Wesentliche Treiber für diese Entwicklung sind:
- Landnutzungsänderungen
- der Klimawandel
- Einträge von Nährstoffen und Schadstoffen
- Invasive Arten:
Invasive Arten sind Spezies, die sich einen Lebensraum erschlossen haben, in dem sie ursprünglich nicht heimisch waren. Die natürliche Ausbreitung von Arten in andere Lebensräume findet sehr langsam statt, so dass sich Ökosysteme in der Regel entsprechend anpassen können. Durch menschliche Aktivitäten eingeschleppte Arten können jedoch heimische Arten verdrängen. - die Übernutzung von Ökosystemen, also die übermäßige Entnahme oder Nutzung natürlichen Ressourcen, bspw. die Überfischung der Meere.
Politischer Rahmen
Der Verlust von Lebensräumen und Arten ist zu einem der zentralen Themen umweltpolitischen Handelns geworden. Grund hierfür ist unter anderem die Einsicht, dass intakte Naturräume mit ihrer jeweiligen Artenvielfalt eine nicht zu ersetzende Lebensgrundlage sind und zudem wertvolle Dienstleistungen für die Gesellschaft bereitstellen.
Seit auf der Nairobi Konferenz die Konvention über die Biologische Vielfalt verabschiedet wurde und ab Juni 1992 auf der Rio-Konferenz unterzeichnet werden konnte, fand eine Vielzahl an Folgekonferenzen statt. Auf der UN Biodiversity Conference (CBD) in 2022 wurde eine neue globale Vereinbarung für biologische Vielfalt beschlossen: das Kunming-Montreal Global biodiversity framework (GBF). Dieses umfasst globale Ziele zum Schutz der biologischen Vielfalt bis 2030.

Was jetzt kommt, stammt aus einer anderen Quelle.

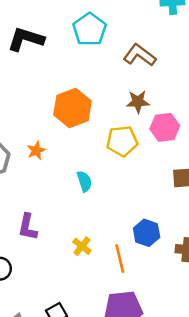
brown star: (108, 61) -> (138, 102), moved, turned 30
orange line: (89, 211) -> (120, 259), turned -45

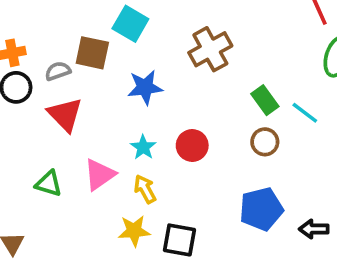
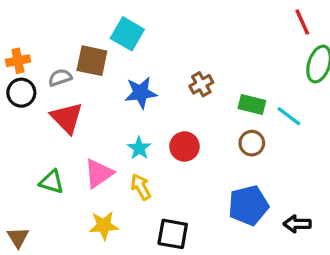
brown cross: (210, 49) -> (201, 84), moved, size x0.6
green rectangle: (265, 100) -> (252, 104), turned -40
yellow star: (134, 231) -> (104, 226), moved

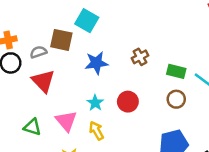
pink triangle: (99, 173) -> (66, 121), turned -35

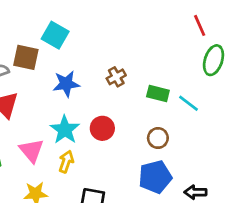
brown circle: (176, 99) -> (158, 138), moved
cyan star: (95, 103) -> (65, 130), size x1.5
yellow arrow: (96, 131) -> (66, 162), turned 48

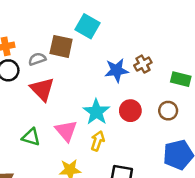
blue star: (66, 84) -> (116, 70), moved
brown circle: (158, 138) -> (168, 111), moved

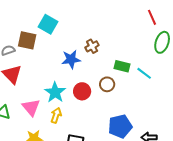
brown cross: (143, 64) -> (92, 46), moved
brown circle: (168, 111) -> (107, 84), moved

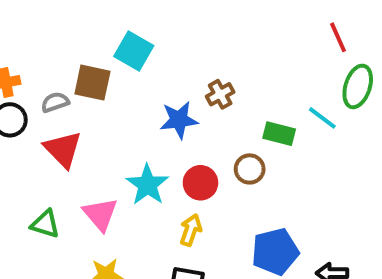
cyan line: (144, 73) -> (322, 118), moved
yellow arrow: (56, 115) -> (191, 230), moved

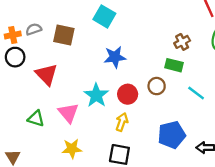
cyan square: (134, 51) -> (104, 16), moved
brown cross: (220, 94) -> (182, 42), moved
gray semicircle: (55, 102) -> (34, 29), moved
cyan line: (322, 118) -> (196, 93), moved

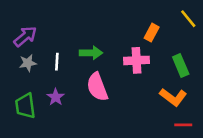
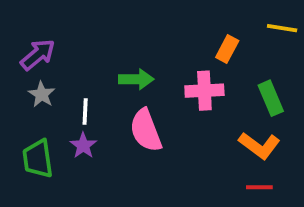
yellow line: (188, 19) -> (282, 28), turned -42
white line: (57, 62) -> (85, 111), moved
gray star: (28, 63) -> (42, 94), turned -30
red line: (183, 125) -> (259, 187), moved

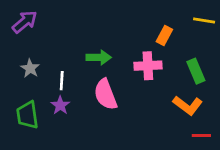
purple arrow: (38, 55) -> (25, 22), moved
red line: (259, 187) -> (201, 136), moved

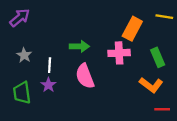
orange rectangle: (164, 36) -> (132, 29), size x1.5

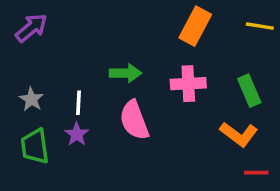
orange rectangle: (132, 29) -> (195, 26), moved
gray star: (24, 55) -> (31, 99), moved

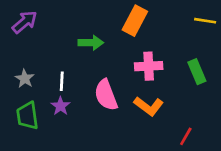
orange rectangle: (195, 26) -> (135, 21), moved
green arrow: (126, 73) -> (91, 43), moved
orange L-shape: (239, 134) -> (149, 106), moved
red line: (256, 173) -> (186, 136), moved, turned -60

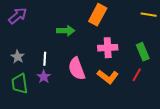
red line: (186, 136) -> (137, 75), moved

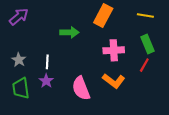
yellow line: (149, 15) -> (145, 15), moved
green rectangle: (143, 52) -> (147, 44), moved
pink semicircle: (77, 69) -> (81, 88), moved
red line: (137, 75) -> (144, 65), moved

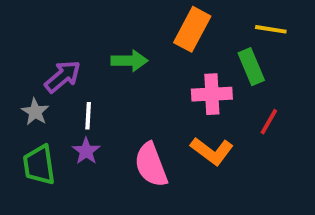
purple arrow: (19, 17) -> (63, 76), moved
green rectangle: (147, 44) -> (251, 67), moved

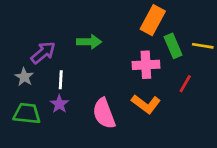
orange rectangle: (192, 29) -> (153, 20), moved
yellow line: (271, 29) -> (203, 46), moved
green trapezoid: (39, 165) -> (27, 113), turned 104

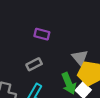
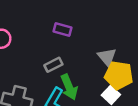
green arrow: (69, 83) -> (69, 87), moved

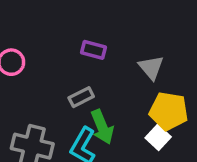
gray triangle: (107, 57) -> (151, 67), moved

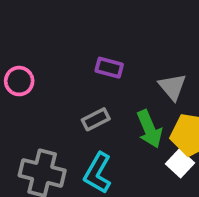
green arrow: (102, 127) -> (149, 129), moved

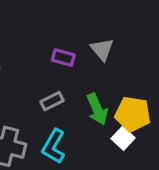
gray triangle: (172, 87) -> (102, 49), moved

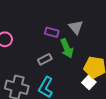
green arrow: (97, 109) -> (67, 48), moved

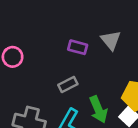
green arrow: (67, 48) -> (98, 109), moved

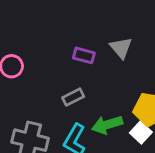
green arrow: (98, 109) -> (107, 125), turned 96

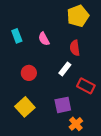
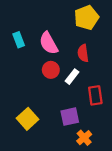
pink semicircle: (44, 39) -> (49, 43), size x1.5
red circle: (29, 73) -> (51, 70), moved
red rectangle: (86, 86) -> (95, 95), turned 54

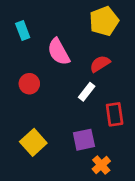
cyan rectangle: (19, 40) -> (23, 30), moved
red semicircle: (83, 53) -> (100, 64), turned 66
red circle: (51, 70) -> (29, 84), moved

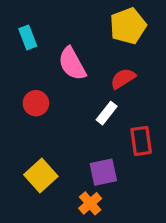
orange cross: (101, 165) -> (90, 203), moved

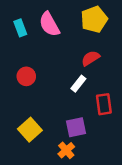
pink semicircle: (72, 64) -> (49, 24), moved

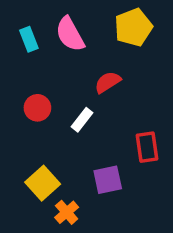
red semicircle: (91, 58) -> (108, 82), moved
white rectangle: (78, 84) -> (82, 120), moved
orange cross: (66, 150) -> (67, 212), moved

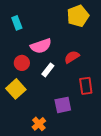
pink semicircle: (70, 34) -> (41, 46), moved, turned -80
red semicircle: (108, 82) -> (72, 57), moved
yellow square: (43, 183) -> (16, 89), moved

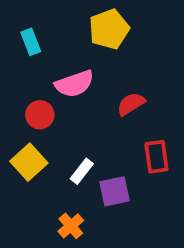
yellow pentagon: (78, 16) -> (109, 29), moved
white rectangle: (48, 70) -> (82, 171), moved

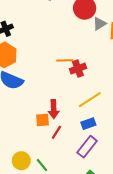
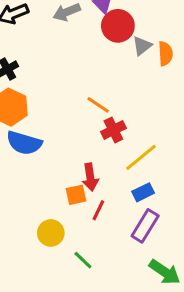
orange line: (65, 60) -> (98, 105), turned 42
red cross: (78, 69) -> (113, 130), moved
yellow circle: (21, 161) -> (51, 233), moved

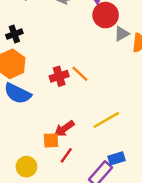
red cross: (113, 130) -> (59, 76), moved
red arrow: (90, 177) -> (64, 129), turned 54
blue rectangle: (143, 192) -> (117, 158), moved

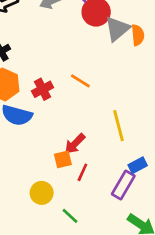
gray triangle: (122, 34) -> (117, 29), size x1.5
red cross: (59, 76) -> (43, 89), moved
yellow line: (106, 120) -> (118, 126), turned -64

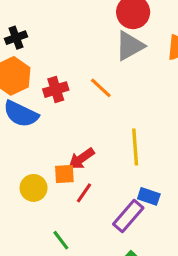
gray triangle: (117, 29) -> (130, 46), moved
blue rectangle: (138, 165) -> (149, 196), turned 36
yellow circle: (42, 193) -> (34, 188), moved

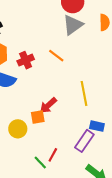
red line: (84, 193) -> (53, 155), moved

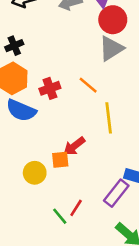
yellow line: (84, 93) -> (109, 118), moved

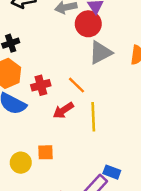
red circle: (113, 20) -> (88, 24), moved
red arrow: (74, 146) -> (63, 110), moved

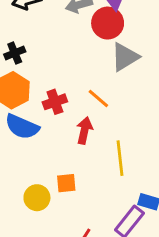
red arrow: (63, 110) -> (84, 131), turned 140
yellow line: (93, 117) -> (120, 158), moved

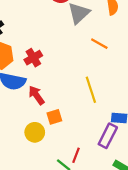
orange line: (98, 99) -> (99, 44), moved
red arrow: (84, 131) -> (36, 95), moved, turned -36

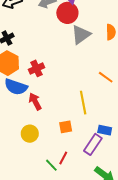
orange line: (99, 44) -> (106, 77), moved
orange square: (54, 117) -> (66, 127), moved

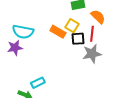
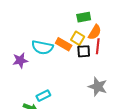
orange semicircle: (98, 17) -> (95, 32), moved, turned 77
cyan semicircle: (23, 32) -> (42, 47), moved
gray star: (92, 54) -> (98, 87), moved, turned 30

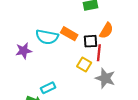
orange semicircle: (95, 32) -> (106, 31), moved
yellow square: (78, 38) -> (84, 64), moved
red line: (98, 46) -> (99, 53), moved

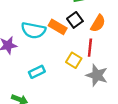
black square: (90, 41) -> (75, 20), moved, turned -32
cyan rectangle: (48, 88) -> (37, 72), moved

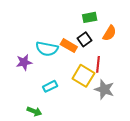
orange semicircle: (98, 23) -> (109, 33), moved
yellow square: (74, 60) -> (83, 76), size x1.5

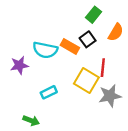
green rectangle: (90, 17) -> (93, 15), turned -40
gray star: (104, 89) -> (110, 96), turned -30

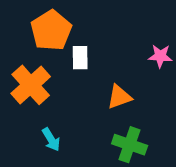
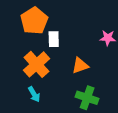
orange cross: (31, 85) -> (36, 64), moved

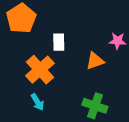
orange pentagon: (34, 21) -> (21, 18), moved
orange triangle: (80, 66) -> (95, 61), moved

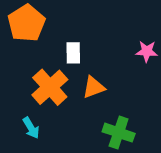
orange triangle: (95, 61) -> (94, 87), moved
cyan arrow: (37, 102) -> (31, 128), moved

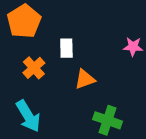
orange cross: (50, 87) -> (34, 68), moved, size x0.7
cyan arrow: (31, 128) -> (28, 116), size x1.6

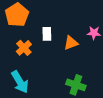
orange triangle: (85, 79) -> (71, 43), moved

Zur Umsetzung des GBF arbeitet die Bundesregierung an einer Fortentwicklung ihrer nationalen Strategie zur biologischen Vielfalt für 2030.
Auch die EU arbeitet an dem Ziel die Artenvielfalt zu erhöhen und die Widerstandsfähigkeit der Ökosysteme (WVO) zu stärken und stellte 2020 ihre Biodiversitätsstrategie für 2030 vor, die als zentraler Bestandteil des europäischen Grünen Deals dient. Die WVO, die EU-Verordnung zur Wiederherstellung der Natur, gehört zu den Kernelementen dieser Strategie, indem sie einen konkreten Zeitrahmen und messbare Zwischenziele für die Erreichung der Vereinbarungen vorgibt.